When piecing this behemoth of a monitor together I had some serious concerns about the stability of the structure, but after locking the screen into the base using a neat quick release system my concerns were alleviated. Clearing space on my desk and pushing my measly 22" (BenQ gaming monitor circa 2010) aside I hoisted the monitor from floor to desk and was surprised to find how light it was for the size, weighing a mere 7.5kg.
The overall design of the piece has a very 'gamer' feel to it with sharp looking lines and a nice black and red finish. So I wasn't surprised to find out that it was developed with input from some of the Counter Strike pro-gaming legends, and has become the official monitor for season 6 & 7 of the Intel Extremes Master Tournaments.
This monitor certainly isn't lacking in the connections department, with the usual suspects including D-sub/DVI-DL/HDMI/DP, you also get 3 x downstream & 1 x upstream USBs. The S-switch is a special feature I haven't seen before on any monitor; essentially it looks like a small mini-USB mouse with a scroll wheel that allows the user to configure 3x custom monitor pre-sets. For example, I could have gaming/movie/text settings, which, with a quick scroll of the wheel, I can toggle between instantly. Side panel connections have become somewhat standard these days, but I felt this was worth a note.
As some monitors can perform better with certain medias over others, I decided to test the monitor using 3 different forms: Games, Movies and Text.
After setting up the monitor and resetting the default colour settings which were a bit flat, the first thing I tried was the new Hitman: Absolution game at full graphical settings and I will admit I was pleasantly surprised. Having played the game on my previous monitor, one of my pet gripes was that I couldn't see enough of the terrain, and characters at greater distances were harder to make out on a 60hz screen. Given the power of the 120hz /1ms refresh rate this irritation was no more with the XL2720T.
The other key aspect of gaming I noticed was the level of detail within the 'dark areas'. For those who aren't familiar with the Hitman franchise, the game is based heavily on stealth and hiding in the shadows, so having a higher level of detail in the shaded areas I found was very beneficial.

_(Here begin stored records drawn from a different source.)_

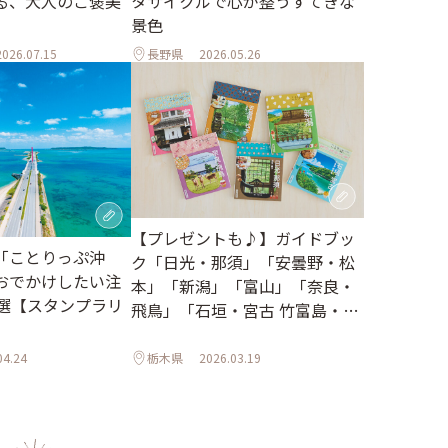
る、大人のご褒美
タサイクルで心が整うすてきな
景色
2026.07.15
長野県
2026.05.26
【プレゼントも♪】ガイドブッ
「ことりっぷ沖
ク「日光・那須」「安曇野・松
おでかけしたい注
本」「新潟」「富山」「奈良・
0選【スタンプラリ
飛鳥」「石垣・宮古 竹富島・西
表島」がリニューアルしました
04.24
栃木県
2026.03.19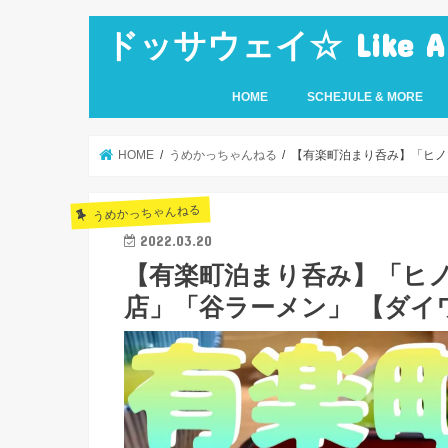
ドッサウェイ☆ Like A Ro
HOME
SCHEJULE & MORE
HOME
うめかっちゃんねる
【有楽町泊まり呑み】「ヒノ
うめかっちゃんねる
2022.03.20
【有楽町泊まり呑み】「ヒ
店」「谷ラーメン」 【ダイ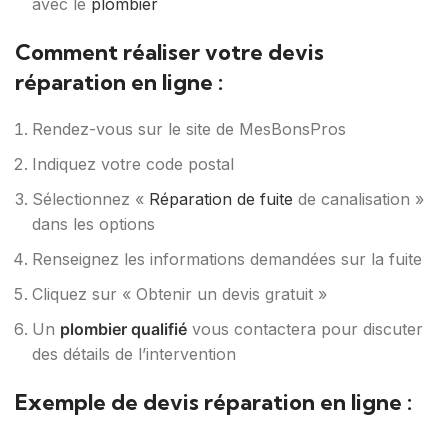
avec le
plombier
Comment réaliser votre devis
réparation en ligne :
Rendez-vous sur le site de MesBonsPros
Indiquez votre code postal
Sélectionnez «
Réparation de fuite
de canalisation »
dans les options
Renseignez les informations demandées sur la fuite
Cliquez sur « Obtenir un devis gratuit »
Un
plombier qualifié
vous contactera pour discuter
des détails de l’intervention
Exemple de devis réparation en ligne :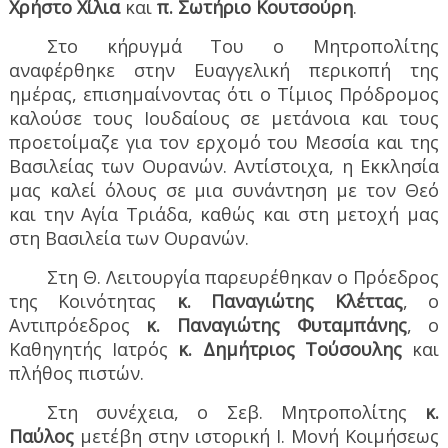
Χρήστο Χίλια
και
π. Σωτήριο Κουτσούρη
.
Στο κήρυγμά Του ο Μητροπολίτης
αναφέρθηκε στην Ευαγγελική περικοπή της
ημέρας, επισημαίνοντας ότι ο Τίμιος Πρόδρομος
καλούσε τους Ιουδαίους σε μετάνοια και τους
προετοίμαζε για τον ερχομό του Μεσσία και της
Βασιλείας των Ουρανών. Αντίστοιχα, η Εκκλησία
μας καλεί όλους σε μια συνάντηση με τον Θεό
και την Αγία Τριάδα, καθώς και στη μετοχή μας
στη Βασιλεία των Ουρανών.
Στη Θ. Λειτουργία παρευρέθηκαν ο Πρόεδρος
της Κοινότητας
κ. Παναγιώτης Κλέττας
, ο
Αντιπρόεδρος
κ. Παναγιώτης Φυταμπάνης
, ο
Καθηγητής Ιατρός
κ. Δημήτριος Τούσουλης
και
πλήθος πιστών.
Στη συνέχεια, ο Σεβ. Μητροπολίτης
κ.
Παύλος
μετέβη στην ιστορική Ι. Μονή Κοιμήσεως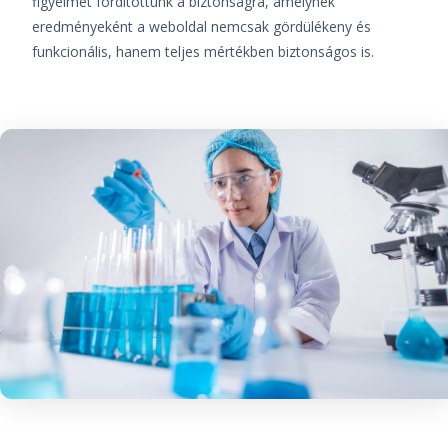
figyelmet fordítottunk a biztonságra, amelynek
eredményeként a weboldal nemcsak gördülékeny és
funkcionális, hanem teljes mértékben biztonságos is.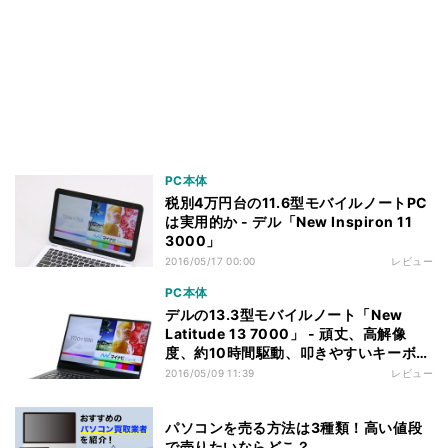
PC本体
税別4万円台の11.6型モバイルノートPC
は実用的か - デル「New Inspiron 11
3000」
2016/05/17 00:00
レビュー
PC本体
デルの13.3型モバイルノート「New
Latitude 13 7000」 - 頑丈、高解像
度、約10時間駆動、叩きやすいキーボー
ド
2016/05/09 11:39
レビュー
パソコンを売る方法は3種類！高い値段
で売りたいならどこ？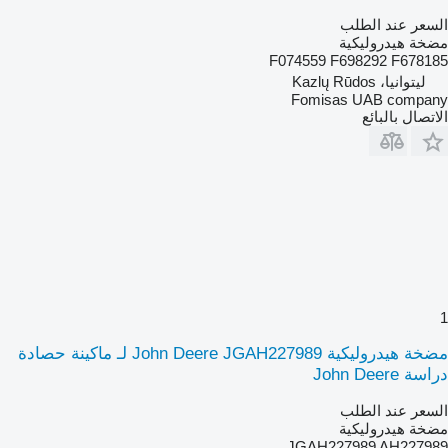
السعر عند الطلب
مضخة هيدروليكية
F074559 F698292 F678185
ليتوانيا، Kazlų Rūdos
Fomisas UAB company
الاتصال بالبائع
1
مضخة هيدروليكية John Deere JGAH227989 لـ ماكينة حصادة
دراسة John Deere
السعر عند الطلب
مضخة هيدروليكية
JGAH227989 AH227989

Movie wise the monitor didn't disappoint. Having a blu-ray player on my PC I took full advantage and watched the new release of The Avengers. With Benq's vibrant colours and great picture clarity it was akin to watching a HD release at the cinemas.

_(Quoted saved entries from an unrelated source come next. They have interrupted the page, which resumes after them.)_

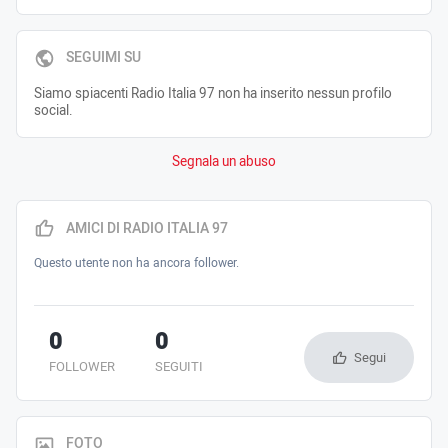
SEGUIMI SU
Siamo spiacenti Radio Italia 97 non ha inserito nessun profilo
social.
Segnala un abuso
AMICI DI RADIO ITALIA 97
Questo utente non ha ancora follower.
0
0
Segui
FOLLOWER
SEGUITI
FOTO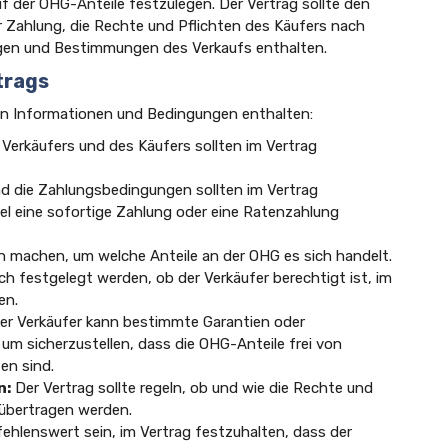
der OHG-Anteile festzulegen. Der Vertrag sollte den
 Zahlung, die Rechte und Pflichten des Käufers nach
en und Bestimmungen des Verkaufs enthalten.
trags
den Informationen und Bedingungen enthalten:
erkäufers und des Käufers sollten im Vertrag
nd die Zahlungsbedingungen sollten im Vertrag
el eine sofortige Zahlung oder eine Ratenzahlung
ch machen, um welche Anteile an der OHG es sich handelt.
ich festgelegt werden, ob der Verkäufer berechtigt ist, im
en.
r Verkäufer kann bestimmte Garantien oder
um sicherzustellen, dass die OHG-Anteile frei von
en sind.
n:
Der Vertrag sollte regeln, ob und wie die Rechte und
 übertragen werden.
hlenswert sein, im Vertrag festzuhalten, dass der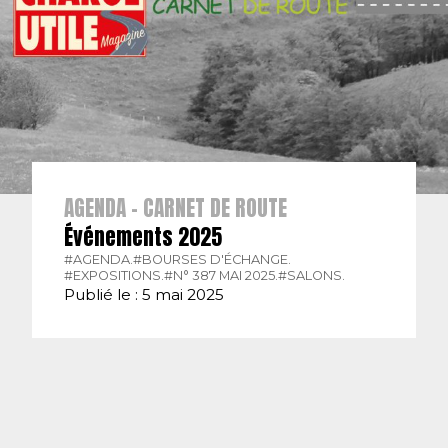
AGENDA - CARNET DE ROUTE
Événements 2025
#AGENDA.
#BOURSES D'ÉCHANGE.
#EXPOSITIONS.
#N° 387 MAI 2025.
#SALONS.
Publié le : 5 mai 2025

Unfortunately text is where I feel this monitor drops the ball. With the 120hz refresh rate, videos/images and games all benefit greatly, however text takes on an almost grainy feel. After some tweaks using Windows Clear Text feature, I was able to smooth out a lot of the fonts and get the on-screen text to a point that was acceptable.
The Good - If you're a dedicated gamer or an avid movie watcher who wants the best possible visual experience, this is the monitor for you. With its highly functional features, intuitive user interface and amazing refresh rate, there are few monitors on the market that can deliver this level of detail and response time.
The Bad - With a slight textual letdown and a lack of HDMI cable in the box (it's considered an optional extra) this monitor won't be for everyone. The $599 RRP may be acceptable to gamers with disposable incomes but for the everyday user the asking price may not be justifiable.
Overall however, as always, BenQ have delivered what I consider to be one of the top tier entertainment monitors so far in 2013.